## Provided data
----

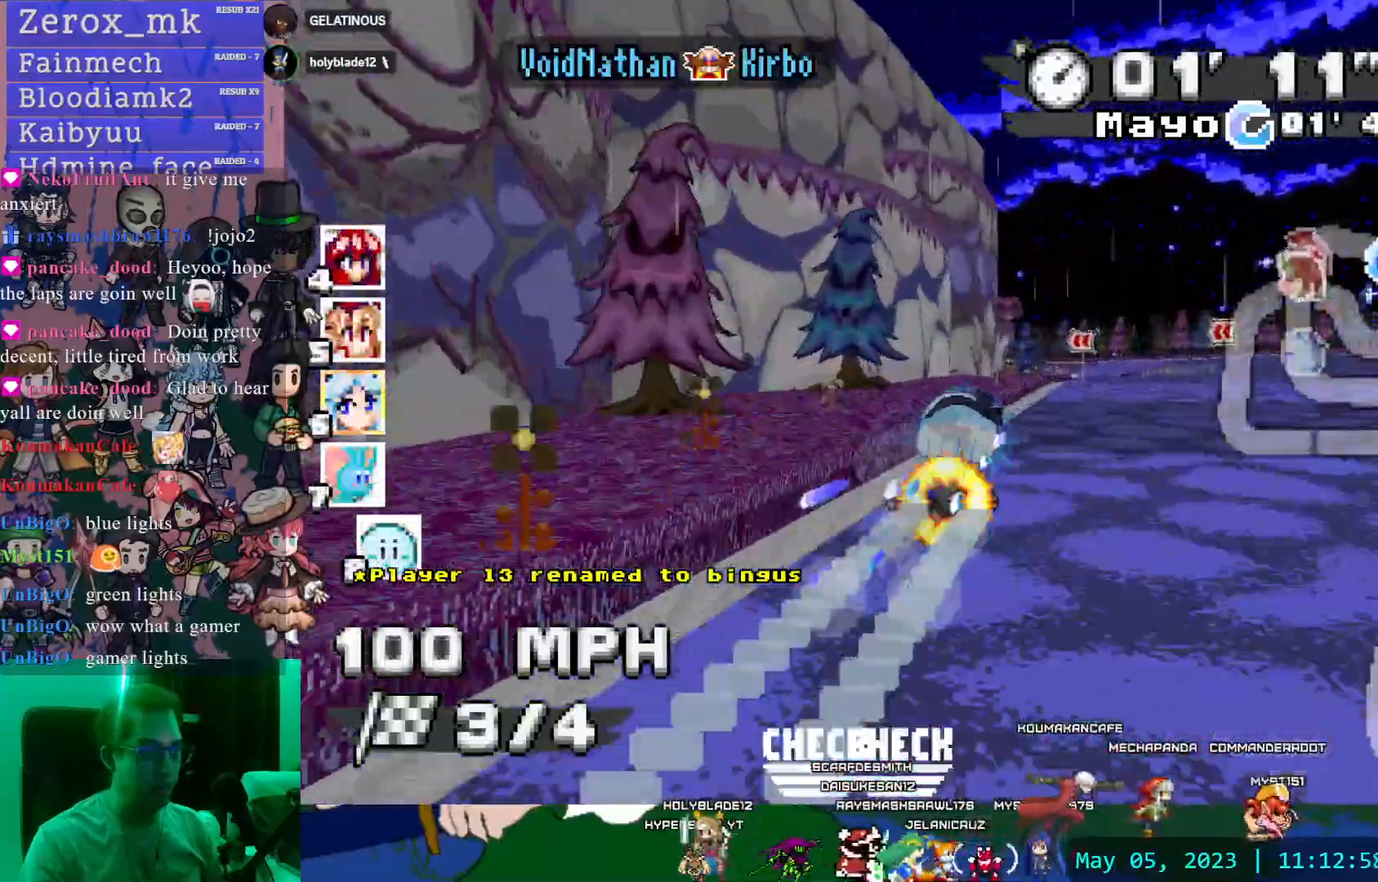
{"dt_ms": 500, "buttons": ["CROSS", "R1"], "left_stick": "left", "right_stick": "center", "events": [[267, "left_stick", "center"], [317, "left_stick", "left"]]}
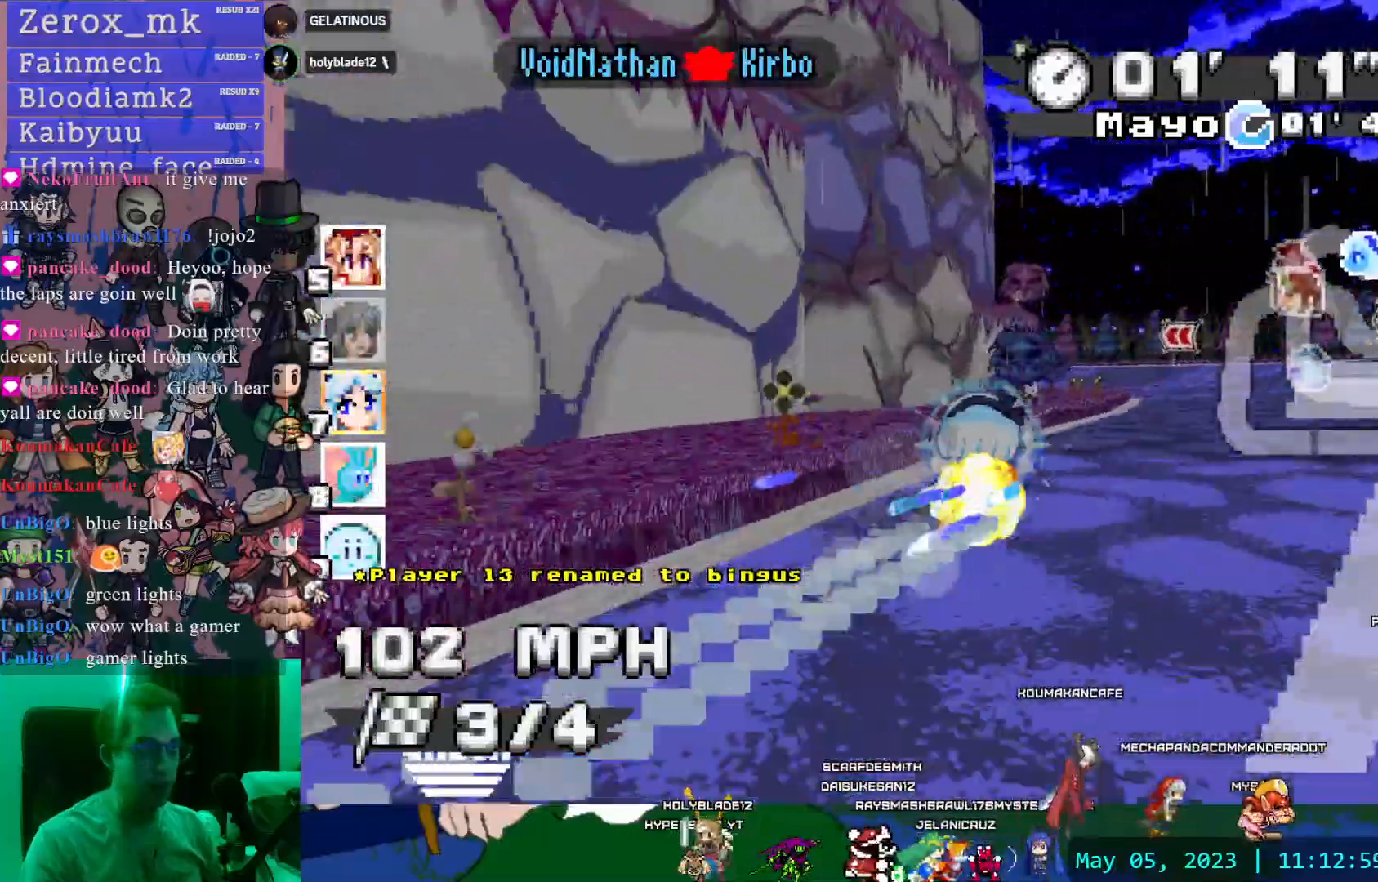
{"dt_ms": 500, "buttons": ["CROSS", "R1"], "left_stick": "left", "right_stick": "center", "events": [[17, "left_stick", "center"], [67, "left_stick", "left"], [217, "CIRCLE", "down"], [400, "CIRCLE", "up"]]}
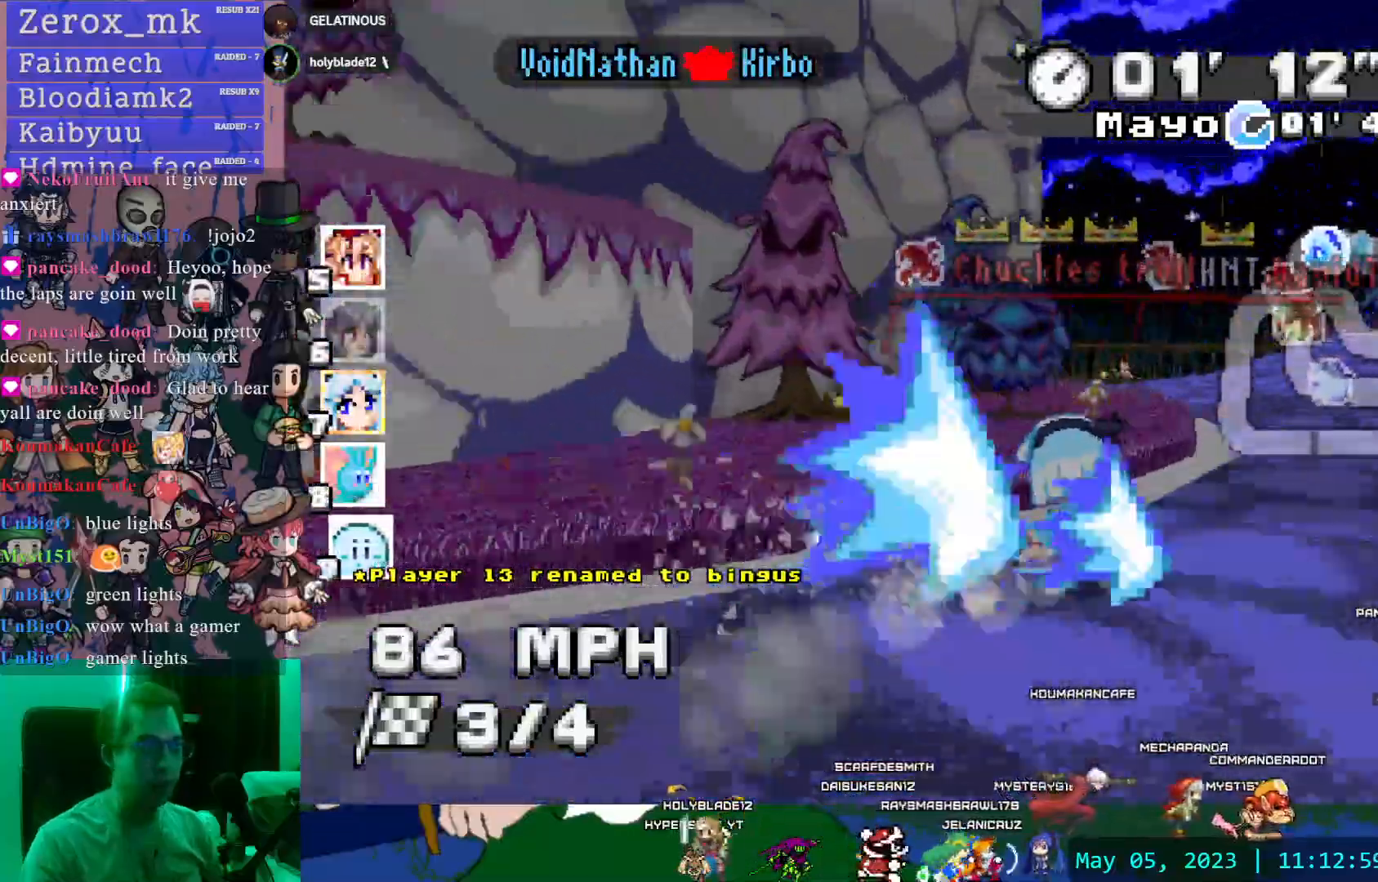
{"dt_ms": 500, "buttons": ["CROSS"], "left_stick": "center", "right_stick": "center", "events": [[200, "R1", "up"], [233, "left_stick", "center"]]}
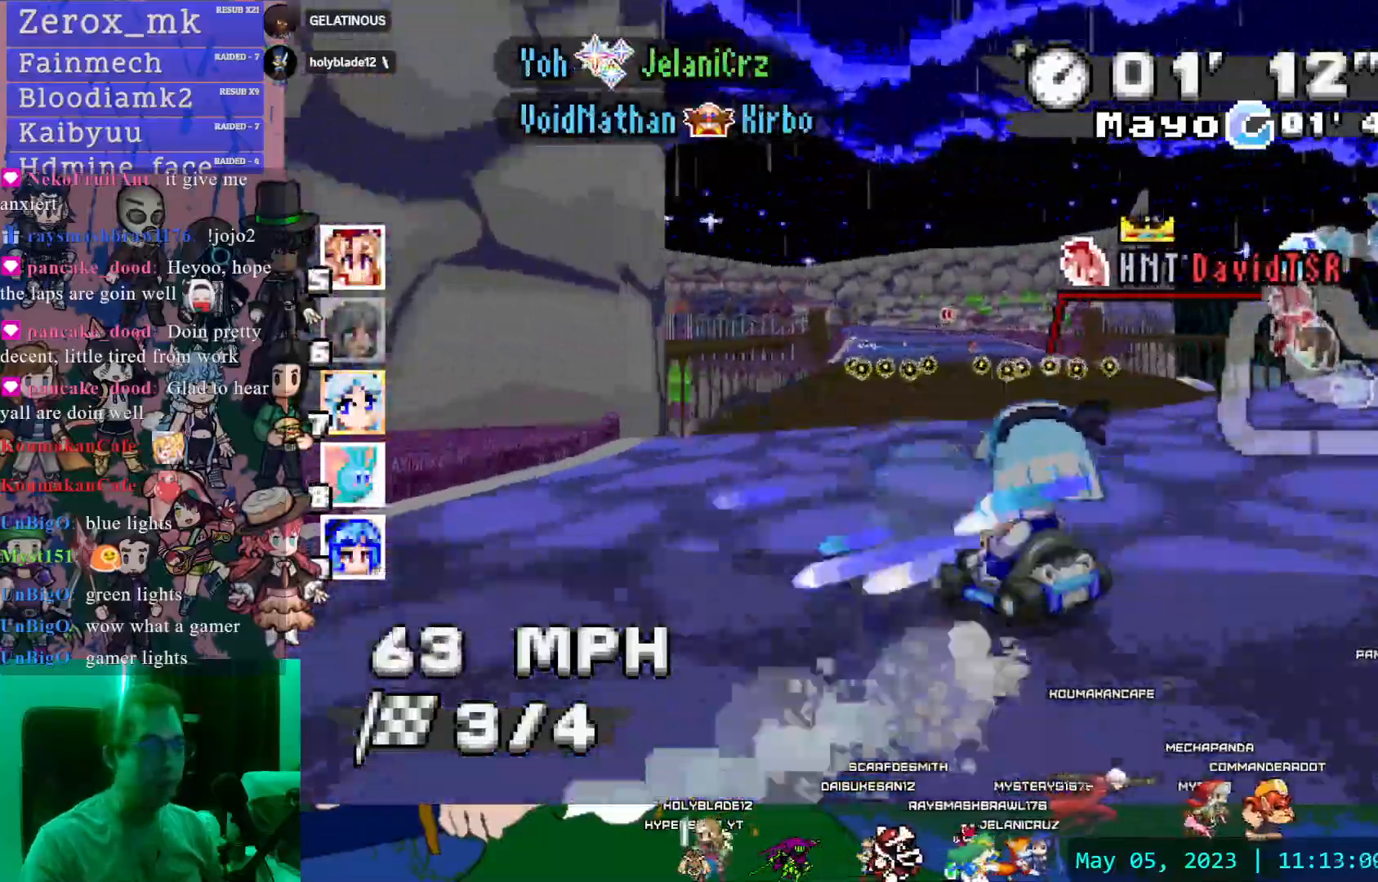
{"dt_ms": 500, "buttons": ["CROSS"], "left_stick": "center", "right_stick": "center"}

----

## Task brief
Within the data above, pick out all lines holding the word "events".

## Written reply
{"dt_ms": 500, "buttons": ["CROSS", "R1"], "left_stick": "left", "right_stick": "center", "events": [[267, "left_stick", "center"], [317, "left_stick", "left"]]}
{"dt_ms": 500, "buttons": ["CROSS", "R1"], "left_stick": "left", "right_stick": "center", "events": [[17, "left_stick", "center"], [67, "left_stick", "left"], [217, "CIRCLE", "down"], [400, "CIRCLE", "up"]]}
{"dt_ms": 500, "buttons": ["CROSS"], "left_stick": "center", "right_stick": "center", "events": [[200, "R1", "up"], [233, "left_stick", "center"]]}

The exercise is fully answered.